Document section ->

[Start of section]

Vegan Options for Panna Cotta
Surprisingly, it isn’t that hard to make a vegan panna cotta. You can use almond, cashew, or coconut milk in place of the cream and agar or carrageenan in place of gelatin. The texture will not come out as smooth but it definitely works as an alternative.
Don’t want to use sugar? A ¼ – ⅙ ratio of stevia in place of sugar will work plenty fine.
What Makes a Good Eggnog Panna Cotta
Good panna cotta with eggnog should not be too sweet. Because eggnog is already pretty sweet, be careful about not adding too much additional sugar to this recipe. Texture-wise, it should hold its shape on a spoon or in the mold. When agitated, it should jiggle (like jello).
What Pairs with Eggnog Panna Cotta?
Oftentimes panna cotta will be served with a berry coulis or topping. In my version, I give the option to top with cranberry sauce to amp up the holiday theming.
Don’t have any cranberry sauce? You can always mash up some blackberries or raspberries, or even a tiny bit of jam would work in a pinch.

[End of section]

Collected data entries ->
[Start of section]

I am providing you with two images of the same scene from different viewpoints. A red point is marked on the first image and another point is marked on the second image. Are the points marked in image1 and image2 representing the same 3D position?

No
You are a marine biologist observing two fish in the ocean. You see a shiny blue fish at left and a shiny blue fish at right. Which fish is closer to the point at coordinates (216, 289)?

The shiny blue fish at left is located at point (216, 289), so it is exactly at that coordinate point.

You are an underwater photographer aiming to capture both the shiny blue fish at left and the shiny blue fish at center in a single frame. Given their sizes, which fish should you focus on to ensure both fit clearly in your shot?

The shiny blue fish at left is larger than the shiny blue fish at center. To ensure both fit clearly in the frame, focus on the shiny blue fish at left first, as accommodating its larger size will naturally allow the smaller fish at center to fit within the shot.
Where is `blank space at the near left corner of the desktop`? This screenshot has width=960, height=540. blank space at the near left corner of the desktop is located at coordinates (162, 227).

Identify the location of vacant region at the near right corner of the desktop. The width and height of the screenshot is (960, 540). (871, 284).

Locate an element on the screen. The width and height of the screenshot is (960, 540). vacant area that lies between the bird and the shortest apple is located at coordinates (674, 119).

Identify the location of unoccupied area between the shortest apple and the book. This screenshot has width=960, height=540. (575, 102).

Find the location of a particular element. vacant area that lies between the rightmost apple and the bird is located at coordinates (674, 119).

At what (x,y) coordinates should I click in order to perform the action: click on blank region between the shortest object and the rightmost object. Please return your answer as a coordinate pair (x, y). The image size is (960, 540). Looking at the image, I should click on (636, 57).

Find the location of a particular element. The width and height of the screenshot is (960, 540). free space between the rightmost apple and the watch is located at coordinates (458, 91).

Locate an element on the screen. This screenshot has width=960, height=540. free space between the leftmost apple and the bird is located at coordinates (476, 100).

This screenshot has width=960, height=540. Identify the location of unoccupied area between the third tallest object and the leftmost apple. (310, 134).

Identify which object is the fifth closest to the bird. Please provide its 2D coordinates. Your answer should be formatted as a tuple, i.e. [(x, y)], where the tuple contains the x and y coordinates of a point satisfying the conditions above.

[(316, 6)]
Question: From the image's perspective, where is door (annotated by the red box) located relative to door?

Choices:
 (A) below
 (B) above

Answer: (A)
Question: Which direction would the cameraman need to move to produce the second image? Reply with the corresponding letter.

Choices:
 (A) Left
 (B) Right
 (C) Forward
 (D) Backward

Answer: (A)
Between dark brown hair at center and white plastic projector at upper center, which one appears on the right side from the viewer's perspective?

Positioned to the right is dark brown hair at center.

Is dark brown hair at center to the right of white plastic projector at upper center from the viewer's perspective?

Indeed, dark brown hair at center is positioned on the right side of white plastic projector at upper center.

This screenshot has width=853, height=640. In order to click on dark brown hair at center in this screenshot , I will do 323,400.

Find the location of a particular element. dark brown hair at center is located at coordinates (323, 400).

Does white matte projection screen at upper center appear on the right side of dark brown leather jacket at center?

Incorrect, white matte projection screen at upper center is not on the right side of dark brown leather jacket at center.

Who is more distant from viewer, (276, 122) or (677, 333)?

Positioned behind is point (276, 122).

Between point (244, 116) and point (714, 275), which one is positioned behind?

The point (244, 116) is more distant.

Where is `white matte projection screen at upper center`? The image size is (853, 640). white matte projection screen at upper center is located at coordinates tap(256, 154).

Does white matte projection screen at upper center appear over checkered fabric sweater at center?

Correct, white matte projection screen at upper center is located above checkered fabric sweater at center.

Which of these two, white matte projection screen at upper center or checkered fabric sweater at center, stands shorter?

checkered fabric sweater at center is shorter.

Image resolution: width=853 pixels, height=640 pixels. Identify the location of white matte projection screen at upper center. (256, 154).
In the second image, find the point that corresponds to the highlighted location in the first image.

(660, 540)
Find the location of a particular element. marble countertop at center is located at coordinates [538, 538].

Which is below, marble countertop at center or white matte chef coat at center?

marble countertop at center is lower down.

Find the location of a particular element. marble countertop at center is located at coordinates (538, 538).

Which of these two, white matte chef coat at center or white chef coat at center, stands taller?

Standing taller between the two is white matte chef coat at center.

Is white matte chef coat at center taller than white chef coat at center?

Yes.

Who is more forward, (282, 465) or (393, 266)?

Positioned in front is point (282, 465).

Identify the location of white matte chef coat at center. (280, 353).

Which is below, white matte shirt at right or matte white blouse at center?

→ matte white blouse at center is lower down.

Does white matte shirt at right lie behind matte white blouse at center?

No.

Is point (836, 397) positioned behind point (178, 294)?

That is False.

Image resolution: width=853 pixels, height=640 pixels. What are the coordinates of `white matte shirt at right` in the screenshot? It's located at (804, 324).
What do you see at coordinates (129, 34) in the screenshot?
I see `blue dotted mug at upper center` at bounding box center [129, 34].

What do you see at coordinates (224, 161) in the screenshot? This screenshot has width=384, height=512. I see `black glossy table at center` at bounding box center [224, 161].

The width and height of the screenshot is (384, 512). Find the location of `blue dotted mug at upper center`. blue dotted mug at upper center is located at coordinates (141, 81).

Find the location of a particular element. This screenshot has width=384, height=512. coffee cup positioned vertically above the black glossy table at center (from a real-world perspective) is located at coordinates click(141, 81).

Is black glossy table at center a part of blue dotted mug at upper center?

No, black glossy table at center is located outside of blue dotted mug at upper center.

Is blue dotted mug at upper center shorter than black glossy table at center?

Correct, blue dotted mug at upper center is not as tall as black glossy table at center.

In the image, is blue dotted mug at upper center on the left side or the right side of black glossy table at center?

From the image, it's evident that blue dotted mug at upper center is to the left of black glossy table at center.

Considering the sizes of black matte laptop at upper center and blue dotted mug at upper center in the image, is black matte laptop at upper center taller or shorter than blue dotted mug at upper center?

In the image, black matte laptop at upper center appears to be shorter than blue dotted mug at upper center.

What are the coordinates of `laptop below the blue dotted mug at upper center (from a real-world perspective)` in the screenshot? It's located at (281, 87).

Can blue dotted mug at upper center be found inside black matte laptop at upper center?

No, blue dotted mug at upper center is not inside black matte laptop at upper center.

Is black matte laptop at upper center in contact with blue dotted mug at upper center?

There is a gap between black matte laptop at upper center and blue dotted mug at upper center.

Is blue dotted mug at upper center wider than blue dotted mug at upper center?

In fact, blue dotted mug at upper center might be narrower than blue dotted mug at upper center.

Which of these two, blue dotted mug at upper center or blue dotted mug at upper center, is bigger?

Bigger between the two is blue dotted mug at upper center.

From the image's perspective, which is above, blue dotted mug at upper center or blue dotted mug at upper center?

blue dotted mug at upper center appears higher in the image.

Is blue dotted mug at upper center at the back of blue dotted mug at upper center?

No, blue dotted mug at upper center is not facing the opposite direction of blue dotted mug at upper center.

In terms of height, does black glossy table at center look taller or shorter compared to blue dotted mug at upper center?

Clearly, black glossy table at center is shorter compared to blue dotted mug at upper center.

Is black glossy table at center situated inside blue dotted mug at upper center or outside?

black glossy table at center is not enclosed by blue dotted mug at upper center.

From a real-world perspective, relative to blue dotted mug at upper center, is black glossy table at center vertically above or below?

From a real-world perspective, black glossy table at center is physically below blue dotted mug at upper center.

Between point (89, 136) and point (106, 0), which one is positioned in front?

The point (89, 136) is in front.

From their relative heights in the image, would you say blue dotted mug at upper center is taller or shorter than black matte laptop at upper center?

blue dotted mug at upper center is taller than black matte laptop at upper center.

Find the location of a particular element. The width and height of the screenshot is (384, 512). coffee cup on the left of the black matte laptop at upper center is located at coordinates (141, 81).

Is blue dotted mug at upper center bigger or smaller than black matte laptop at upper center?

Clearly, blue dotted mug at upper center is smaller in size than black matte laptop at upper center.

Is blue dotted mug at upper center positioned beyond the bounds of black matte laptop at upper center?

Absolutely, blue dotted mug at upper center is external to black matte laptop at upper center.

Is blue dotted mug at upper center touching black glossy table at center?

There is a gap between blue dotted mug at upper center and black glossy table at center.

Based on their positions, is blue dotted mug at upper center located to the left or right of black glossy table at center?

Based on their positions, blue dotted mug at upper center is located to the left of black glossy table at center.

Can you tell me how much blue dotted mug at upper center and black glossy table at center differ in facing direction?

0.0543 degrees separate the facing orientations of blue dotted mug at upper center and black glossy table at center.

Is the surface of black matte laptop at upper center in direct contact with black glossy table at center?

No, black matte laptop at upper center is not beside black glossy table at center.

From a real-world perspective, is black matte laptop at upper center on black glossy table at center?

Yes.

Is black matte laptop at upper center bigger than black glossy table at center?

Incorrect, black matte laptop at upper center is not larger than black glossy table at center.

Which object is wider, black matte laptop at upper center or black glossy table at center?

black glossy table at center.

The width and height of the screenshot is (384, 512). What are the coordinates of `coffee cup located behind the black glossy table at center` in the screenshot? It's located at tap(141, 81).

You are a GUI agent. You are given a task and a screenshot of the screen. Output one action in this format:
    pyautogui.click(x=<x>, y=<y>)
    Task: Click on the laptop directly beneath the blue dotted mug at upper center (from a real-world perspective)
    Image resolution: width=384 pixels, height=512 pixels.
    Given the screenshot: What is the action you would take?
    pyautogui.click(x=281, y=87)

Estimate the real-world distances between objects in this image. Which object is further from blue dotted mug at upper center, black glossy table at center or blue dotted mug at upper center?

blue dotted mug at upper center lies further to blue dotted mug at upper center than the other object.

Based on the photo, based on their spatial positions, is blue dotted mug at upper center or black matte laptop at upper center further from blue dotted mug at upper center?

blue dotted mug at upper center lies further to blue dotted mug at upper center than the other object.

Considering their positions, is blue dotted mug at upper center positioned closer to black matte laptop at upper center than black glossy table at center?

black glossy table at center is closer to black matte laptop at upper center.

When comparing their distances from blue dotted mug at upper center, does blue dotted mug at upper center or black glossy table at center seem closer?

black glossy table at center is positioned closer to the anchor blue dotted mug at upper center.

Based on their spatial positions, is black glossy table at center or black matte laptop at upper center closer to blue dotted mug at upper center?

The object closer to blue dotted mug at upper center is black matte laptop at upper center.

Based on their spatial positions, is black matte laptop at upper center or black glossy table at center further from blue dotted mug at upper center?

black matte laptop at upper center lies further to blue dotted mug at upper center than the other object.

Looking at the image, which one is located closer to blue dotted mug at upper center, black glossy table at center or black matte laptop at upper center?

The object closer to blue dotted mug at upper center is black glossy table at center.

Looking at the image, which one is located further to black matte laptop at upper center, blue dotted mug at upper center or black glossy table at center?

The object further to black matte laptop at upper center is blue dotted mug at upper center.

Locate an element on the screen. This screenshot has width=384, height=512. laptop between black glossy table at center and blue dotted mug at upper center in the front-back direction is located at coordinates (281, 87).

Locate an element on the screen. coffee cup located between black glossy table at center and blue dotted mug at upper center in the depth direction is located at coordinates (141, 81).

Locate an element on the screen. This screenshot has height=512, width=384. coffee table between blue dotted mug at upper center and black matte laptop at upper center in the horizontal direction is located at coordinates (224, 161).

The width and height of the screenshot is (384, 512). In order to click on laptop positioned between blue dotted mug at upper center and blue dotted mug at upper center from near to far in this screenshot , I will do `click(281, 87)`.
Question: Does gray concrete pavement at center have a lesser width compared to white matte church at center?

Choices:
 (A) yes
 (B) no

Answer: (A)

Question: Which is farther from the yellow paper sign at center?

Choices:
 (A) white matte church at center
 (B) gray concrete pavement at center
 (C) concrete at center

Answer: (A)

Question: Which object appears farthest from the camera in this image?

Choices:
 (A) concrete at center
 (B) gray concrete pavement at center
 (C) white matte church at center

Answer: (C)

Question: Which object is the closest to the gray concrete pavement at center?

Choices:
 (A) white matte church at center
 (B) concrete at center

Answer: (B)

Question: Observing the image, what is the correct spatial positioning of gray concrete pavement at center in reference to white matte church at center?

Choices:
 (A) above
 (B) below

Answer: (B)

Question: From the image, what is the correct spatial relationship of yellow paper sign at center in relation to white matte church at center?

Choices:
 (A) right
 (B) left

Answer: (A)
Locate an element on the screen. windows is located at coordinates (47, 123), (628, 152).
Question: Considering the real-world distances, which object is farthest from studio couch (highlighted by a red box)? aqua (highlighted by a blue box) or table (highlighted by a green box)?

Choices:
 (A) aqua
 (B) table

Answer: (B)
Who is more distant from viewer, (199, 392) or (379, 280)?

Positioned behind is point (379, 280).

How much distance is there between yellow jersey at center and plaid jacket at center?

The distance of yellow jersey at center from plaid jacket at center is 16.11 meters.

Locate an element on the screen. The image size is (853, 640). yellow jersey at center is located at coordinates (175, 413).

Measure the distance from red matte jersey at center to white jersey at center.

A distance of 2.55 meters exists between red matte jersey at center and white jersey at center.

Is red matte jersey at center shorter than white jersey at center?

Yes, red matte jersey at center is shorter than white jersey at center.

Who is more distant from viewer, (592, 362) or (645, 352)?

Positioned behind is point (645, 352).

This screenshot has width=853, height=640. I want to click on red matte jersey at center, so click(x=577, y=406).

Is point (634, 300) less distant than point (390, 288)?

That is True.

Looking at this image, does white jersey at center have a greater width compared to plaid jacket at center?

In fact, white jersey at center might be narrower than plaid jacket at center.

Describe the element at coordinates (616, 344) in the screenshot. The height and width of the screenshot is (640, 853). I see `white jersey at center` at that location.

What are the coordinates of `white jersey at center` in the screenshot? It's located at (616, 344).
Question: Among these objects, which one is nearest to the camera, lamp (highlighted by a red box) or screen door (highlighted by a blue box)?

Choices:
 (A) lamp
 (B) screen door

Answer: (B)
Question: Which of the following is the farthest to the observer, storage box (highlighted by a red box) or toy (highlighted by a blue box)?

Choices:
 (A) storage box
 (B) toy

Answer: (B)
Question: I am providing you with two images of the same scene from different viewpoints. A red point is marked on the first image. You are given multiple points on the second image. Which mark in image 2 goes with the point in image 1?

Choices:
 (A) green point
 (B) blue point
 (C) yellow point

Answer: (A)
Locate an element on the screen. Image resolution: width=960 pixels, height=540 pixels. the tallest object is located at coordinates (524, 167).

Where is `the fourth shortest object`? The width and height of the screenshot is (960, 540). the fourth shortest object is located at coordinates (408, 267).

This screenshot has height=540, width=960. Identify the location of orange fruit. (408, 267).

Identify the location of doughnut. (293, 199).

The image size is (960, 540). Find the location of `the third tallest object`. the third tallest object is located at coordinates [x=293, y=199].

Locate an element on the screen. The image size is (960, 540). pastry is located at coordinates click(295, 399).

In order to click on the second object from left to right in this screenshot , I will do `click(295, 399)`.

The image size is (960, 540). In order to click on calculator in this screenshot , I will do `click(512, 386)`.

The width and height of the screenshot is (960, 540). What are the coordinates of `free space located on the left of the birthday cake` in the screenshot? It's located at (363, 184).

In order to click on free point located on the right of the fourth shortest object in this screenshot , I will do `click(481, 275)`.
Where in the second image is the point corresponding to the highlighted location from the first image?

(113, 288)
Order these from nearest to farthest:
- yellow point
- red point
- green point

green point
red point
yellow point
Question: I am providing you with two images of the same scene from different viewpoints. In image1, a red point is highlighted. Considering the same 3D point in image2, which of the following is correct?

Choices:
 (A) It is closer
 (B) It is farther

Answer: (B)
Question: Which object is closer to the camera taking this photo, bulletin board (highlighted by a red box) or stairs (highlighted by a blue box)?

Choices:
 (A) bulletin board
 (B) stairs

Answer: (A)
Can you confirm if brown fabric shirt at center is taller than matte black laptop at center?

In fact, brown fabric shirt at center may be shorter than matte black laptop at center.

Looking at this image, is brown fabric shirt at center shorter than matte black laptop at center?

[End of section]

Work request A -> Which kinds of milk does the panna cotta text name as substitutes for the cream? List them all.
Work request B -> From the panna cotta text, extract everything from "Don’t want to" down to "in a pinch.".

Response A -> Almond milk, cashew milk, coconut milk

Response B ->
Don’t want to use sugar? A ¼ – ⅙ ratio of stevia in place of sugar will work plenty fine.
What Makes a Good Eggnog Panna Cotta
Good panna cotta with eggnog should not be too sweet. Because eggnog is already pretty sweet, be careful about not adding too much additional sugar to this recipe. Texture-wise, it should hold its shape on a spoon or in the mold. When agitated, it should jiggle (like jello).
What Pairs with Eggnog Panna Cotta?
Oftentimes panna cotta will be served with a berry coulis or topping. In my version, I give the option to top with cranberry sauce to amp up the holiday theming.
Don’t have any cranberry sauce? You can always mash up some blackberries or raspberries, or even a tiny bit of jam would work in a pinch.